The hospital can be a scary place for a child but there are things you can do to help a child feel more comfortable:
- Listen to your child. Whether he is feeling scared or sad, it is helpful for a child to express his emotions. A child should feel that he can share his thoughts with you freely and without your overreacting or becoming upset. Ask how he is feeling if your child does not say anything. Be available and supportive. Not only listen to what your child says, but also pay attention to his nonverbal cues.
- Make things predictable. Going to the hospital can be a very scary time for a child – even for a child who has been hospitalized numerous times. Each time a child is hospitalized, it is a new event which comes with a different set of unknowns for him. Anxiety can build based on the unknown or inaccurate beliefs about his hospitalization. Before my son is admitted for an illness or procedure, I explain that he is going to the “big” hospital with the “fun” playroom. My son is less nervous now about getting general anesthesia because I allow him to take some of his comfort items, stuffed animals and blankets – items from home. I refer to some of the operating room equipment as items that superheroes use. For example, I call the mask that is used to administer the sedation , the superhero mask. Now any time he is going to have surgery, he smiles and asks if he will get to wear “the mask.”
- Taking your child to the hospital for a dress rehearsal. Many hospitals, especially children’s hospitals arrange for children to take a tour of the hospital and see the pediatric area where they will be staying. Not only does this make it clear to a child what the hospital setting is like and what to expect, it can also show a child that the pediatric unit can be a very pleasant place filled with colorful pictures, friendly people and super fun activities.
- Give your child a chance to be in control of his situation. When living with chronic illness, we know there are many things that are not within a child’s control. Giving him choices that are possible such as which arm is preferred for the blood draw or allowing him to safely assist with a procedure such as taking his blood pressure can make him feel as if has some sort of control over his situation.
- Encourage your child to see other children who are staying in the hospital. When my son is admitted, I make it a point for him to spend time in the playroom and in the open area where families gather. This has always been a wonderful way to show him that he is not alone in his experience- that there are other children just like him who are sick and that have to spend time in the hospital. Seeing other children around is a great way to make the hospital seem more like a normal environment, which makes it far less scary for him.

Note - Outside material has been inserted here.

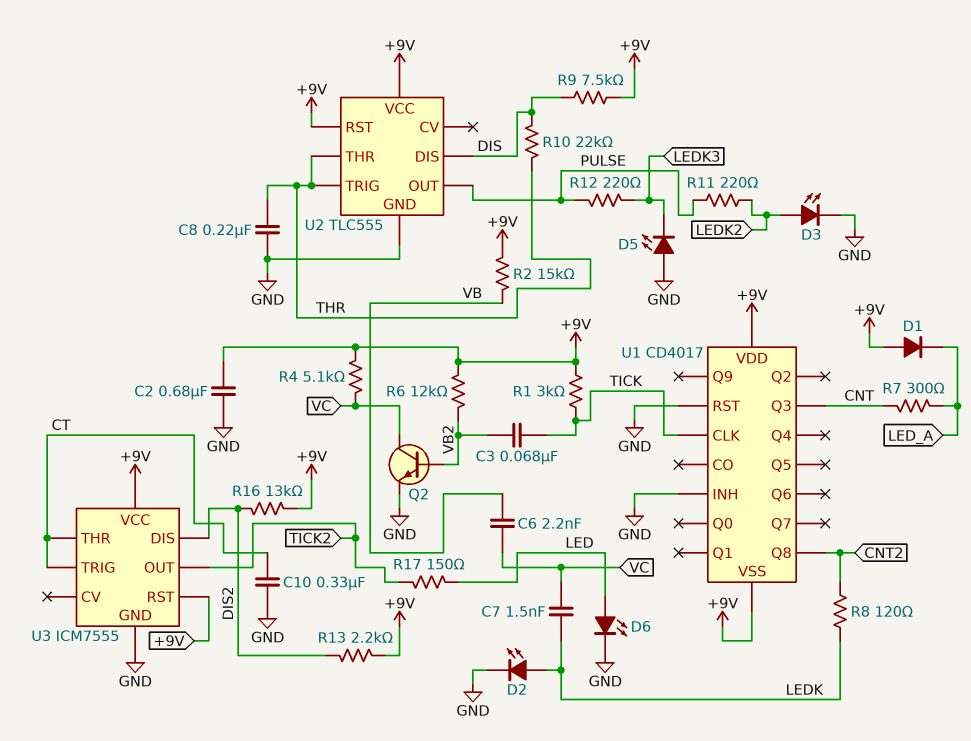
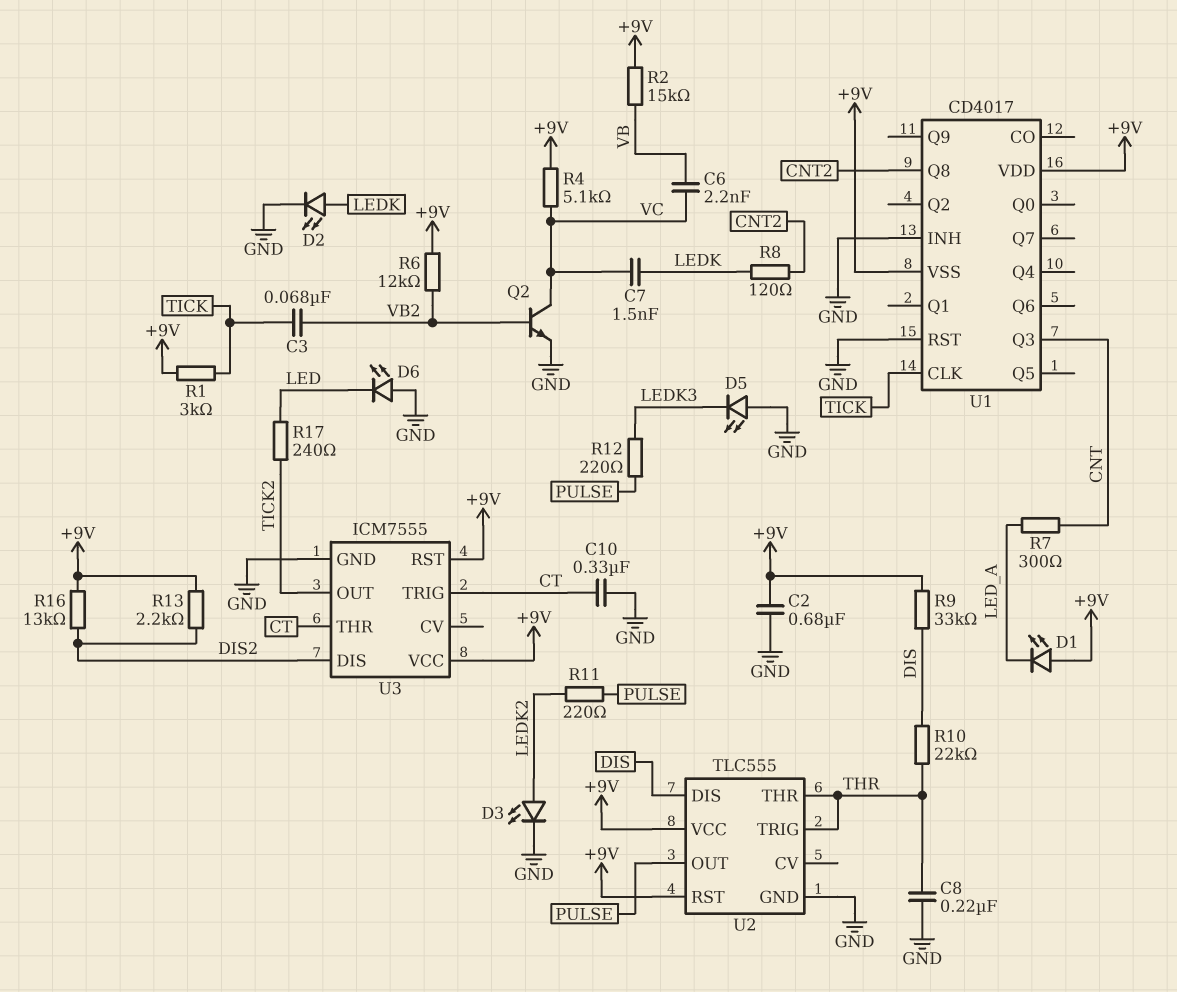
D1: diode (A +9V, K LED_A) -> LED (A +9V, K LED_A)
D6: LED (A LED, K GND) -> LED (A GND, K LED)
R9: 7.5k (+9V, DIS) -> 33k (+9V, DIS)
R17: 150 (LED, TICK2) -> 240 (LED, TICK2)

- Explain to your child that he or she will not be alone during the hospital stay. Most pediatric hospitals now have rooms where family members can stay. This is helpful to both the child and the parent who may be just as anxious as the child is about the upcoming hospital stay.
- Welcome visitors and special notes from friends and family. When my son had his kidney transplant, his entire kindergarten class made a huge poster full of drawings and notes wishing him well and letting him know how much he would be missed at school. This made him so happy!! He didn’t stop looking at the poster the whole time he was in the hospital. Many pediatric units have visiting therapy dogs. Children who are hospitalized may be feeling sad or depressed and a visit from one of these lovable dogs calms a child and provides comfort to him.
And a visit from the Boston Celtics is pretty cool too!